◆ WORK ITEM A
In the passage on visual literacy in education, who was the design director of the research and development group Ligature?
◆ WORK ITEM B
Extend the passage on visual literacy in education, starting after its last sentence.

◆ PAGE EXTRACT
-- Opening Marker --
Visual literacy in education develops a student's visual literacy – their ability to comprehend, make meaning of, and communicate through visual means, usually in the form of images or multimedia.

Images have always been involved in learning with pictures and artwork to help define history or literary works. There is also a long tradition of using texts as educational images that reaches back to the Enlightenment. However, visual literacy in education is becoming a much broader and extensive body of learning and comprehension. This is due to the integration of images and visual presentations in the curriculum as technology and the increasing availability of computers.

Traditionally, in education in particular, the conventional approach was that young learners acquired conventions of print which made each student a discursive learner. As we have recognized that there are multiple learning styles which better suit some students, some are text oriented, others are visual, kinesthetic, auditory, or a combination of two or more, developers of educational materials have adapted and made use of new media and technology. In 1989, there was a call for new curriculum in social studies, which was uniquely suited to bringing visual information to educational programs by introducing map reading skills, charts and graphs for analyzing data, primary source visuals from the period ephemera, and paintings, sculpture, architecture, objects of daily use, and other evidence of material culture that is the archive from which historians draw their information about past and present cultures. Materials that were embraced for their visual energy, authenticity, and characteristic interest to engage students were prepared by a research and development group named Ligature, whose design director, Josef Godlewski (July 3, 1948 – April 8, 2013), a teacher of graphic design at The Rhode Island School of Design, brought to what is now the accepted integration of visuals with text that we see in print and media board learning programs.
-- Closing Marker --
◆ DATA LISTING
-- Opening Marker --
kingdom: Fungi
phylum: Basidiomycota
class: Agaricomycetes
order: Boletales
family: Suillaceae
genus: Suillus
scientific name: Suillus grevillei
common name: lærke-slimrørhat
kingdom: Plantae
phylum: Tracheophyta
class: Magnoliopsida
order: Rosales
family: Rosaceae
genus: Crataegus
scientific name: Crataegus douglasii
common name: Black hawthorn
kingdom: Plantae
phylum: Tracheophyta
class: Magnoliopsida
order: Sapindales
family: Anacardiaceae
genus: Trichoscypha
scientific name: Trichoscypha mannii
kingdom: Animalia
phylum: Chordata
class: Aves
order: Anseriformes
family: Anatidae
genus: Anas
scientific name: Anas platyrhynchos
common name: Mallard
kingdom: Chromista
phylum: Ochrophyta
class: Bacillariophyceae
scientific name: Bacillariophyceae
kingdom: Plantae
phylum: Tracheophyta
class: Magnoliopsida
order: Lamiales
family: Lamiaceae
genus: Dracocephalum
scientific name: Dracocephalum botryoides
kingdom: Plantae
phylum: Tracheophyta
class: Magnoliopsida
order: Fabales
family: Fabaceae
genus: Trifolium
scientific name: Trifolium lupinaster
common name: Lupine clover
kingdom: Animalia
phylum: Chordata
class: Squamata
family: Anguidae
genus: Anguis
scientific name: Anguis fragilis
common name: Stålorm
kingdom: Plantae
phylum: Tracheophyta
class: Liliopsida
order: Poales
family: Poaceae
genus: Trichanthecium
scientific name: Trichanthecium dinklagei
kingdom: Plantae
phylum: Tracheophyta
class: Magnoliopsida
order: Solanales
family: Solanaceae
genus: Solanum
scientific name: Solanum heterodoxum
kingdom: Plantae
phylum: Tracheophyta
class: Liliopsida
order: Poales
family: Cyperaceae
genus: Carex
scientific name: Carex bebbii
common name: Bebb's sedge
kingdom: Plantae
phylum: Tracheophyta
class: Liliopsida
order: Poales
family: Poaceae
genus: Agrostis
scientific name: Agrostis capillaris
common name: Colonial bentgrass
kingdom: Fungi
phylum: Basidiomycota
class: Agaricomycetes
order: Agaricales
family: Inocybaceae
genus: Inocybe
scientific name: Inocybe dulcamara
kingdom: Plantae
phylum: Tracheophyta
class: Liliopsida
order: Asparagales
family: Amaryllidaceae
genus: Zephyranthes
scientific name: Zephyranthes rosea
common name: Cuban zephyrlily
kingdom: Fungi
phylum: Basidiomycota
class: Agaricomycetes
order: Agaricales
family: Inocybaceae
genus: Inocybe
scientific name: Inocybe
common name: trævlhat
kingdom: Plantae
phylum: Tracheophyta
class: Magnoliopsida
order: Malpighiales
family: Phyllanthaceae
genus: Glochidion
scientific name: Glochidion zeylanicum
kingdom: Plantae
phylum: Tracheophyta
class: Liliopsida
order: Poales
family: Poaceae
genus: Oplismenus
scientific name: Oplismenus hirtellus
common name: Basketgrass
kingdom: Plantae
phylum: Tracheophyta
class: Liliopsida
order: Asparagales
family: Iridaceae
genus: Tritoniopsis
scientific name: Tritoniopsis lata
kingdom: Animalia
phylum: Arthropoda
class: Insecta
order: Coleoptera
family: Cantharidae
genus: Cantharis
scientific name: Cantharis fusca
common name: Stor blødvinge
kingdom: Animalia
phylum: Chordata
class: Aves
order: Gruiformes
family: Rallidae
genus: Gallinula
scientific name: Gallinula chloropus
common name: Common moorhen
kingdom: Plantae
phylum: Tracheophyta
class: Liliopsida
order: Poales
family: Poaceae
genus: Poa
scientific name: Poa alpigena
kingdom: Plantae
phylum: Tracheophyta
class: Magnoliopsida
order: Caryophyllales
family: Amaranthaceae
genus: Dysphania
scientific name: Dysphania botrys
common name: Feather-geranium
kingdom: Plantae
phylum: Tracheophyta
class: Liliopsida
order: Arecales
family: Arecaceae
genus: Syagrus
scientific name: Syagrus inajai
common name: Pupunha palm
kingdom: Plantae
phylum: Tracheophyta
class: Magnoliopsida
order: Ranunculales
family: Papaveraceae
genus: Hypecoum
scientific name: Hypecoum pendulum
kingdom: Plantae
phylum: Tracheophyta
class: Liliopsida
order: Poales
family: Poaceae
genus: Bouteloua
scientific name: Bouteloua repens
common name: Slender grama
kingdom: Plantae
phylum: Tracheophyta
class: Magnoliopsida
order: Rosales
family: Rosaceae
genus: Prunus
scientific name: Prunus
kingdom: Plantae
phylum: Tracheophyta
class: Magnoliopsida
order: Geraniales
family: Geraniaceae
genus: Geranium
-- Closing Marker --
◆ ANSWER BOX A
Josef Godlewski, a teacher of graphic design at The Rhode Island School of Design.

◆ ANSWER BOX B
Multimedia advancements have redefined what it means to teach literacy in the classroom. Today, students must be able to present and decode written and visual images, presenting educators with the task of teaching visual literacy in the classroom. Students today are using PowerPoint, PhotoStory, MovieMaker and other tools to create presentations in the classroom. This presents a challenge to educators as they seek to empower their students with the necessary tools to thrive in a media driven environment.